# [TASK OBJECTIVE]
Print every line of the items below verbatim, omitting the pictures.

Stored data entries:
BEGIN

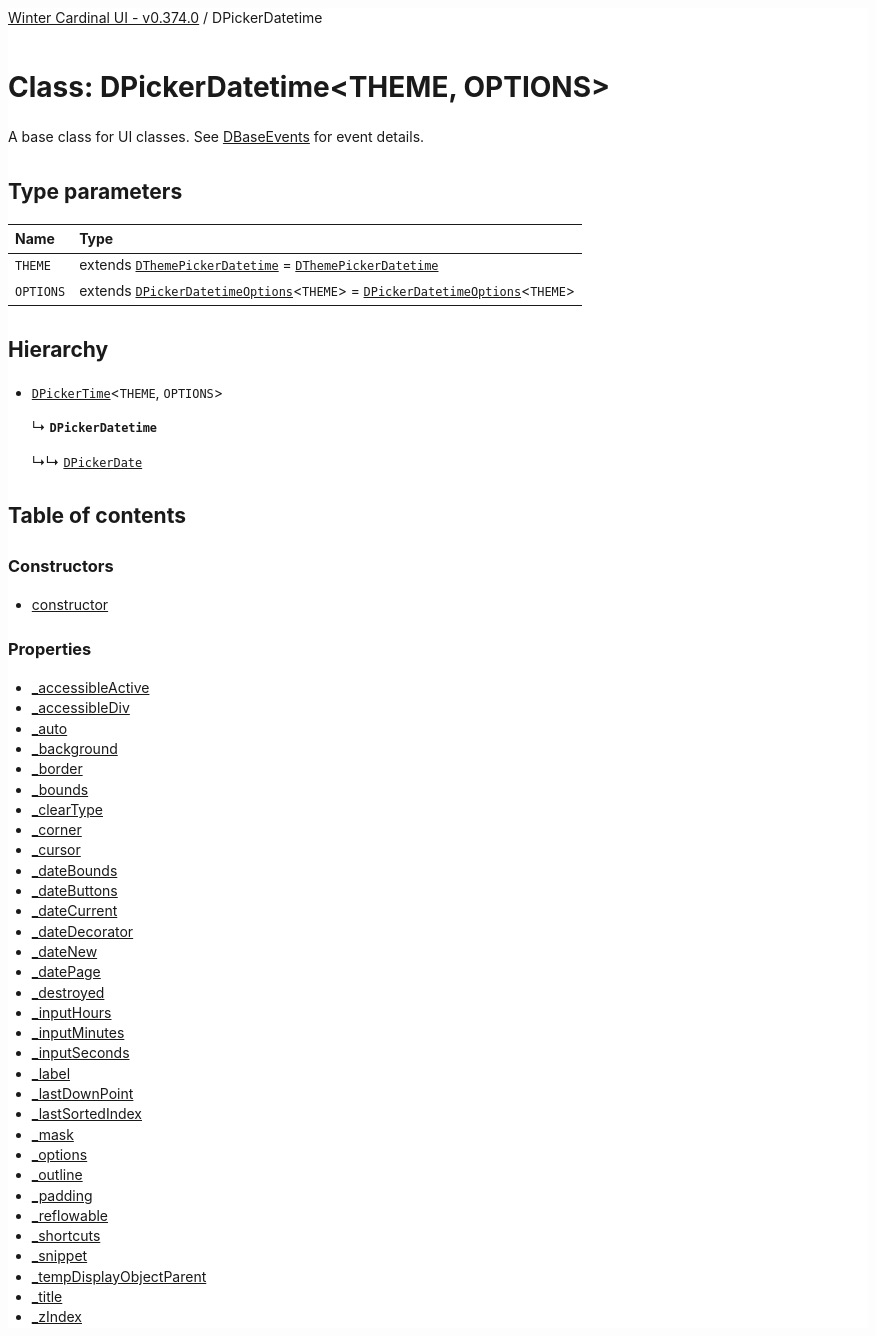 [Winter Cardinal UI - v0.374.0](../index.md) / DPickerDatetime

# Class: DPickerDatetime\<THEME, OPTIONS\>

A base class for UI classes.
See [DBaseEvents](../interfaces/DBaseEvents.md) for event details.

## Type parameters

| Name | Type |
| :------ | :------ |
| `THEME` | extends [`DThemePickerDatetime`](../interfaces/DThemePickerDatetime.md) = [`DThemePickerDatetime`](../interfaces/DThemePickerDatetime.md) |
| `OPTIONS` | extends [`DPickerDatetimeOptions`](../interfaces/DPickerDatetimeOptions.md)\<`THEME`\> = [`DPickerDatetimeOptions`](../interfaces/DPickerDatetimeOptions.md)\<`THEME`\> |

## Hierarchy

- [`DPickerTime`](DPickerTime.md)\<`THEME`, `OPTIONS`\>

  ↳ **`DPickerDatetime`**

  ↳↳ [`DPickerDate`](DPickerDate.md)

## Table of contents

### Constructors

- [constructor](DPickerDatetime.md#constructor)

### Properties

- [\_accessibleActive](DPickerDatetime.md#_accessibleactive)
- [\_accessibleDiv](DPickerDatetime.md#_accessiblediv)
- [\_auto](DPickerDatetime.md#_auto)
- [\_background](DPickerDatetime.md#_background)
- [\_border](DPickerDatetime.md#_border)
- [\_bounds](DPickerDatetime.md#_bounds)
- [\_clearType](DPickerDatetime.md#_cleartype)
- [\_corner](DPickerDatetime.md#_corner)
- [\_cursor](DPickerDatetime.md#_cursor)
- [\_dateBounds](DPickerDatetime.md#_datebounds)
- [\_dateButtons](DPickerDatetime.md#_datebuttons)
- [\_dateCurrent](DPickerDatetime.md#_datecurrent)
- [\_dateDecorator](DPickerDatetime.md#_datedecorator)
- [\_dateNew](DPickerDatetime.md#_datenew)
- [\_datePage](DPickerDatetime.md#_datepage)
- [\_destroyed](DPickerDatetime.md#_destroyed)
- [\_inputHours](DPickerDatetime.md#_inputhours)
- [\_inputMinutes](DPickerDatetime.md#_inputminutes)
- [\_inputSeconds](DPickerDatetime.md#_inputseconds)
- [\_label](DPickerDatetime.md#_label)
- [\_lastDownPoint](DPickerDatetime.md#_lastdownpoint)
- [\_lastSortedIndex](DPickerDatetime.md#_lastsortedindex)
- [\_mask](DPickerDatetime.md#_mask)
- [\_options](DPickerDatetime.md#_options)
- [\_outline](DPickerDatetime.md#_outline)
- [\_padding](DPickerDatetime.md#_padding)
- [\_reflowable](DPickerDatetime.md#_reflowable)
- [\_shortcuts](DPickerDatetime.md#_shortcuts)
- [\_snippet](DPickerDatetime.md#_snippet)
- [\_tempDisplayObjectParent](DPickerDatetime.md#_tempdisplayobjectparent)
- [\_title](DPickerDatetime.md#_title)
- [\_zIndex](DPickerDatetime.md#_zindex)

END

# [EXPECTED ANSWER]
 [Winter Cardinal UI - v0.374.0](../index.md) / DPickerDatetime

# Class: DPickerDatetime\<THEME, OPTIONS\>

A base class for UI classes.
See [DBaseEvents](../interfaces/DBaseEvents.md) for event details.

## Type parameters

| Name | Type |
| :------ | :------ |
| `THEME` | extends [`DThemePickerDatetime`](../interfaces/DThemePickerDatetime.md) = [`DThemePickerDatetime`](../interfaces/DThemePickerDatetime.md) |
| `OPTIONS` | extends [`DPickerDatetimeOptions`](../interfaces/DPickerDatetimeOptions.md)\<`THEME`\> = [`DPickerDatetimeOptions`](../interfaces/DPickerDatetimeOptions.md)\<`THEME`\> |

## Hierarchy

- [`DPickerTime`](DPickerTime.md)\<`THEME`, `OPTIONS`\>

  ↳ **`DPickerDatetime`**

  ↳↳ [`DPickerDate`](DPickerDate.md)

## Table of contents

### Constructors

- [constructor](DPickerDatetime.md#constructor)

### Properties

- [\_accessibleActive](DPickerDatetime.md#_accessibleactive)
- [\_accessibleDiv](DPickerDatetime.md#_accessiblediv)
- [\_auto](DPickerDatetime.md#_auto)
- [\_background](DPickerDatetime.md#_background)
- [\_border](DPickerDatetime.md#_border)
- [\_bounds](DPickerDatetime.md#_bounds)
- [\_clearType](DPickerDatetime.md#_cleartype)
- [\_corner](DPickerDatetime.md#_corner)
- [\_cursor](DPickerDatetime.md#_cursor)
- [\_dateBounds](DPickerDatetime.md#_datebounds)
- [\_dateButtons](DPickerDatetime.md#_datebuttons)
- [\_dateCurrent](DPickerDatetime.md#_datecurrent)
- [\_dateDecorator](DPickerDatetime.md#_datedecorator)
- [\_dateNew](DPickerDatetime.md#_datenew)
- [\_datePage](DPickerDatetime.md#_datepage)
- [\_destroyed](DPickerDatetime.md#_destroyed)
- [\_inputHours](DPickerDatetime.md#_inputhours)
- [\_inputMinutes](DPickerDatetime.md#_inputminutes)
- [\_inputSeconds](DPickerDatetime.md#_inputseconds)
- [\_label](DPickerDatetime.md#_label)
- [\_lastDownPoint](DPickerDatetime.md#_lastdownpoint)
- [\_lastSortedIndex](DPickerDatetime.md#_lastsortedindex)
- [\_mask](DPickerDatetime.md#_mask)
- [\_options](DPickerDatetime.md#_options)
- [\_outline](DPickerDatetime.md#_outline)
- [\_padding](DPickerDatetime.md#_padding)
- [\_reflowable](DPickerDatetime.md#_reflowable)
- [\_shortcuts](DPickerDatetime.md#_shortcuts)
- [\_snippet](DPickerDatetime.md#_snippet)
- [\_tempDisplayObjectParent](DPickerDatetime.md#_tempdisplayobjectparent)
- [\_title](DPickerDatetime.md#_title)
- [\_zIndex](DPickerDatetime.md#_zindex)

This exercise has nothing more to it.